» EXERCISE DESCRIPTION
Every entry that follows needs to be repeated exactly.

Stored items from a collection

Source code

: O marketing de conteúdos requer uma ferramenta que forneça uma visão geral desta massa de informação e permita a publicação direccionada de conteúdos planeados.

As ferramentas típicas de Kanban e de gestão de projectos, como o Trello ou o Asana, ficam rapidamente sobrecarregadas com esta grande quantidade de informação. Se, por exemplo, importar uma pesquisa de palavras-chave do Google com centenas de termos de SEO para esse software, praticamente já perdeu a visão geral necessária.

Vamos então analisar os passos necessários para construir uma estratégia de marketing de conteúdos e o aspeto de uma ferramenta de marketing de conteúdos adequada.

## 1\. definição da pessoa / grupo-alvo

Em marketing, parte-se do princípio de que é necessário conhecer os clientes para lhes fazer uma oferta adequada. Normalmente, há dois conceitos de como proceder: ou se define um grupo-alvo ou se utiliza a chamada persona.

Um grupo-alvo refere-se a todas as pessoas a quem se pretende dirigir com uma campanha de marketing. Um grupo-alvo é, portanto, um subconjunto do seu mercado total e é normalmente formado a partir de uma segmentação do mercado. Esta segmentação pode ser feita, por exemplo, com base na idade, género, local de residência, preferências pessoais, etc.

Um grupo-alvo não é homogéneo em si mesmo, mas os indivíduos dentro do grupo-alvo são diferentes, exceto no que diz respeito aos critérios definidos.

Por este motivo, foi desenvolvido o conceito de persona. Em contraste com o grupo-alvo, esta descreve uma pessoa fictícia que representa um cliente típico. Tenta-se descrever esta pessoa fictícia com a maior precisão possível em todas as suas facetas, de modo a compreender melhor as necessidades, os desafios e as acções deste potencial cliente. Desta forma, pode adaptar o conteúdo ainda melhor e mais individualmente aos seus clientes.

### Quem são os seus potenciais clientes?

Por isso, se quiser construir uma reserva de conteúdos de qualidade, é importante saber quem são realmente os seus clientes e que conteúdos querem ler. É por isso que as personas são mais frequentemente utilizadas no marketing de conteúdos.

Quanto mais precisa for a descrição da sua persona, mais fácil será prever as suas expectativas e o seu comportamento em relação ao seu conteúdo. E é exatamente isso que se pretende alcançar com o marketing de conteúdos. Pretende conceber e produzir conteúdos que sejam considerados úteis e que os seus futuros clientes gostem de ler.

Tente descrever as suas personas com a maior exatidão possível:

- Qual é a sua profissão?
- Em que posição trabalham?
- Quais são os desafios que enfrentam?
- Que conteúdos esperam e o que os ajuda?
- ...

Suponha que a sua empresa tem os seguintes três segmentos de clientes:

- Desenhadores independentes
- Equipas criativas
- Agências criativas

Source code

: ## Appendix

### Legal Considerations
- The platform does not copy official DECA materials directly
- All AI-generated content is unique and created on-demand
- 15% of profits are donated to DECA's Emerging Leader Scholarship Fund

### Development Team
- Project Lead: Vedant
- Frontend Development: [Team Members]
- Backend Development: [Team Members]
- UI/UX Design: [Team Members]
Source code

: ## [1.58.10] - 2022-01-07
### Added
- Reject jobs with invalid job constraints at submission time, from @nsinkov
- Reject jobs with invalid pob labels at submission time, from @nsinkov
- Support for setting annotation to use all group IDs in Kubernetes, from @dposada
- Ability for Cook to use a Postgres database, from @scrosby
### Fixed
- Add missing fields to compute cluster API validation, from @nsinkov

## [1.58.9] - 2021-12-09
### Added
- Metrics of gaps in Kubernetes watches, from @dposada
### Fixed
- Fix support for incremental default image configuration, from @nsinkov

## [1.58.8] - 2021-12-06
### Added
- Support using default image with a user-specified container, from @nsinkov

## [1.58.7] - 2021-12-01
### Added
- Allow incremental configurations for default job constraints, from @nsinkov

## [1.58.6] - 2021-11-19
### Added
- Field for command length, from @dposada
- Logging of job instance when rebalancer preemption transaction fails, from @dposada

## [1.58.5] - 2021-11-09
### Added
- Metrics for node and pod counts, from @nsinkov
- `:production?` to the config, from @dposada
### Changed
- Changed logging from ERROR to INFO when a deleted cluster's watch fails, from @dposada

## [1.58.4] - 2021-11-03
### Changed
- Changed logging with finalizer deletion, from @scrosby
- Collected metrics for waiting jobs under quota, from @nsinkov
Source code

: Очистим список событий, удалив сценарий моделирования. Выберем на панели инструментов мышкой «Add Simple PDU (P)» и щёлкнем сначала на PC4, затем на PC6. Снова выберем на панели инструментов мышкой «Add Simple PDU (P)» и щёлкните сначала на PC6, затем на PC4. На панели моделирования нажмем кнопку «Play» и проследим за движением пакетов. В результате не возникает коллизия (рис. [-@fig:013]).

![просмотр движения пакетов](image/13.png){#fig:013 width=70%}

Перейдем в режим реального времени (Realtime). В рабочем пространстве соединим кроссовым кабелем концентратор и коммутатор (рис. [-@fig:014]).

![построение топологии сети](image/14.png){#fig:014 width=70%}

» EXERCISE SOLUTION
Source code

: O marketing de conteúdos requer uma ferramenta que forneça uma visão geral desta massa de informação e permita a publicação direccionada de conteúdos planeados.

As ferramentas típicas de Kanban e de gestão de projectos, como o Trello ou o Asana, ficam rapidamente sobrecarregadas com esta grande quantidade de informação. Se, por exemplo, importar uma pesquisa de palavras-chave do Google com centenas de termos de SEO para esse software, praticamente já perdeu a visão geral necessária.

Vamos então analisar os passos necessários para construir uma estratégia de marketing de conteúdos e o aspeto de uma ferramenta de marketing de conteúdos adequada.

## 1\. definição da pessoa / grupo-alvo

Em marketing, parte-se do princípio de que é necessário conhecer os clientes para lhes fazer uma oferta adequada. Normalmente, há dois conceitos de como proceder: ou se define um grupo-alvo ou se utiliza a chamada persona.

Um grupo-alvo refere-se a todas as pessoas a quem se pretende dirigir com uma campanha de marketing. Um grupo-alvo é, portanto, um subconjunto do seu mercado total e é normalmente formado a partir de uma segmentação do mercado. Esta segmentação pode ser feita, por exemplo, com base na idade, género, local de residência, preferências pessoais, etc.

Um grupo-alvo não é homogéneo em si mesmo, mas os indivíduos dentro do grupo-alvo são diferentes, exceto no que diz respeito aos critérios definidos.

Por este motivo, foi desenvolvido o conceito de persona. Em contraste com o grupo-alvo, esta descreve uma pessoa fictícia que representa um cliente típico. Tenta-se descrever esta pessoa fictícia com a maior precisão possível em todas as suas facetas, de modo a compreender melhor as necessidades, os desafios e as acções deste potencial cliente. Desta forma, pode adaptar o conteúdo ainda melhor e mais individualmente aos seus clientes.

### Quem são os seus potenciais clientes?

Por isso, se quiser construir uma reserva de conteúdos de qualidade, é importante saber quem são realmente os seus clientes e que conteúdos querem ler. É por isso que as personas são mais frequentemente utilizadas no marketing de conteúdos.

Quanto mais precisa for a descrição da sua persona, mais fácil será prever as suas expectativas e o seu comportamento em relação ao seu conteúdo. E é exatamente isso que se pretende alcançar com o marketing de conteúdos. Pretende conceber e produzir conteúdos que sejam considerados úteis e que os seus futuros clientes gostem de ler.

Tente descrever as suas personas com a maior exatidão possível:

- Qual é a sua profissão?
- Em que posição trabalham?
- Quais são os desafios que enfrentam?
- Que conteúdos esperam e o que os ajuda?
- ...

Suponha que a sua empresa tem os seguintes três segmentos de clientes:

- Desenhadores independentes
- Equipas criativas
- Agências criativas

Source code

: ## Appendix

### Legal Considerations
- The platform does not copy official DECA materials directly
- All AI-generated content is unique and created on-demand
- 15% of profits are donated to DECA's Emerging Leader Scholarship Fund

### Development Team
- Project Lead: Vedant
- Frontend Development: [Team Members]
- Backend Development: [Team Members]
- UI/UX Design: [Team Members]
Source code

: ## [1.58.10] - 2022-01-07
### Added
- Reject jobs with invalid job constraints at submission time, from @nsinkov
- Reject jobs with invalid pob labels at submission time, from @nsinkov
- Support for setting annotation to use all group IDs in Kubernetes, from @dposada
- Ability for Cook to use a Postgres database, from @scrosby
### Fixed
- Add missing fields to compute cluster API validation, from @nsinkov

## [1.58.9] - 2021-12-09
### Added
- Metrics of gaps in Kubernetes watches, from @dposada
### Fixed
- Fix support for incremental default image configuration, from @nsinkov

## [1.58.8] - 2021-12-06
### Added
- Support using default image with a user-specified container, from @nsinkov

## [1.58.7] - 2021-12-01
### Added
- Allow incremental configurations for default job constraints, from @nsinkov

## [1.58.6] - 2021-11-19
### Added
- Field for command length, from @dposada
- Logging of job instance when rebalancer preemption transaction fails, from @dposada

## [1.58.5] - 2021-11-09
### Added
- Metrics for node and pod counts, from @nsinkov
- `:production?` to the config, from @dposada
### Changed
- Changed logging from ERROR to INFO when a deleted cluster's watch fails, from @dposada

## [1.58.4] - 2021-11-03
### Changed
- Changed logging with finalizer deletion, from @scrosby
- Collected metrics for waiting jobs under quota, from @nsinkov
Source code

: Очистим список событий, удалив сценарий моделирования. Выберем на панели инструментов мышкой «Add Simple PDU (P)» и щёлкнем сначала на PC4, затем на PC6. Снова выберем на панели инструментов мышкой «Add Simple PDU (P)» и щёлкните сначала на PC6, затем на PC4. На панели моделирования нажмем кнопку «Play» и проследим за движением пакетов. В результате не возникает коллизия (рис. [-@fig:013]).

![просмотр движения пакетов](image/13.png){#fig:013 width=70%}

Перейдем в режим реального времени (Realtime). В рабочем пространстве соединим кроссовым кабелем концентратор и коммутатор (рис. [-@fig:014]).

![построение топологии сети](image/14.png){#fig:014 width=70%}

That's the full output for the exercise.